As-Salamu ‘Alaykum dear sister,
Thank you for writing to us. I empathize with your worry and concerns as well as what appears to be episodes of major depression although I cannot diagnose you. Sister, when you were first depressed 8 years ago, did you see a therapist? If so, is it possible to return to therapy? If you did not, can you recall how you overcame the depression the first time?
I would like to ask you to reflect on a lot of things, dear sister. First, you are 35, educated, and in the prime of your life. Actually, you are in a better position to know what qualities you are seeking in a spouse which, in turn, has better success rates for a lasting, happy marriage. Too often we marry because our parents arrange it, or we think we are “in love”, or we are just graduating from school and feel it is the thing to do. However, Allah in His great mercy often protects us from things; He keeps things from us which would hurt us. Perhaps sister, that is why your first proposal did not work out; he was simply not meant for you. Perhaps Allah intervened to save you from something that could hurt you. Only Allah knows; however, we must trust in Him.
You have had proposals sister, but you have turned them down and possibly with good reasons. Choosing a spouse is not an easy process. I would kindly suggest that you, first of all, stop dwelling in the past – it is over. Please do not compare future potential spouses with your past. It is not fair to yourself or any young man who may pursue you. Leave the past in the past and look towards a positive, happy future. Yes, I know very well that in a state of depression it is easier said than done. However, I want you to try.
I suggest that you keep a daily journal of your feelings. Write a list of your positive qualities, your accomplishments as well as what your dreams and goals are. Make a list of what worries you about your parents and future. By doing this, it not only helps us organize our thoughts, but it gives meaning and insight into what we are feeling. I would also kindly suggest you organize your thoughts around what you actually seek in a partner. Make a list of the qualities you seek in a future husband. Review these lists daily and add to them as needed.
Fear of death occurs at certain life stages. Often, it occurs when one is a young adult in their early to mid 20’s. This is a time when many changes occur, and the once “child” is now an adult, experiencing many life changes such as starting a job or a new school, being self-sufficient, losing touch with old friends, trying to make new friends, etc.).
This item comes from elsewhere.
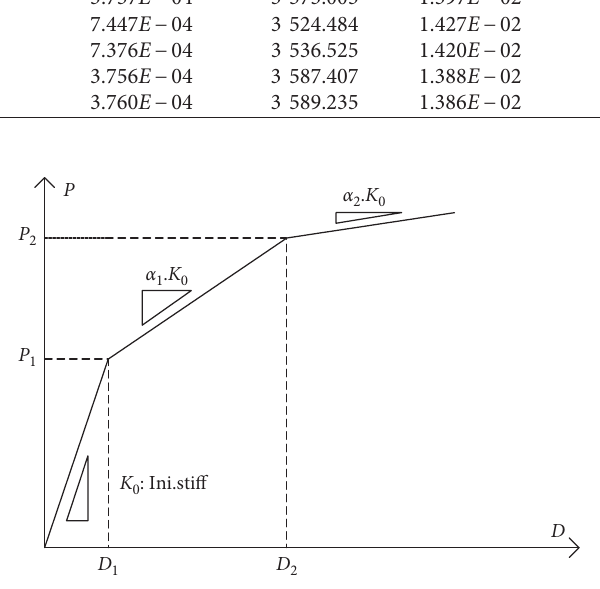
Figure 27: Three-fold line model of moment-curvature constitutive relationship. Table 18: Stiffness and reduction factor of rectangular piles.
It is something of either a feeling of crisis or a nagging constant fear of the future and what it holds.
Some research has shown that the fear of death is rooted in uncertainty about living a fulfilling life. When the fear of death is coupled with depression, it is most likely related to anxiety as well. Although you did not mention your symptoms, you may very well suffer from anxiety with depression as a secondary manifestation. That is why it is very important to seek counseling. I encourage you dear sister to see a therapist in your area who can evaluate and diagnose your specific condition. You are not alone. In the USA, for example, 15.7 million adults suffered from major depression in 2014 alone.
I know that you feel hopeless right now about pretty much everything in your life. However, I do encourage you to seek guidance from Allah in prayer, to read Qur’an, and to make du’aa’ that He guides you and grants ease. I also suggest that you find support groups to join which deal with depression and anxiety. A therapist can be a good referral source, or s/he can look through your local mental heath agencies.
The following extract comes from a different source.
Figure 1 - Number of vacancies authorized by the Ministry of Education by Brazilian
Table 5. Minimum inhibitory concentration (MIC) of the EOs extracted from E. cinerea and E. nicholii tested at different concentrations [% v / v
In addition, having quality social time with others acts as a good support and encourages our social, Islamic, and personal growth. I have confidence in you sister that you will heal and find happiness. You just have to take the first step, stick with your plan, and be determined to live a happy, full life, and not just merely exist in the past. Many wonderful things await you!
You are in our prayers dear sister. Please let us know how you are doing.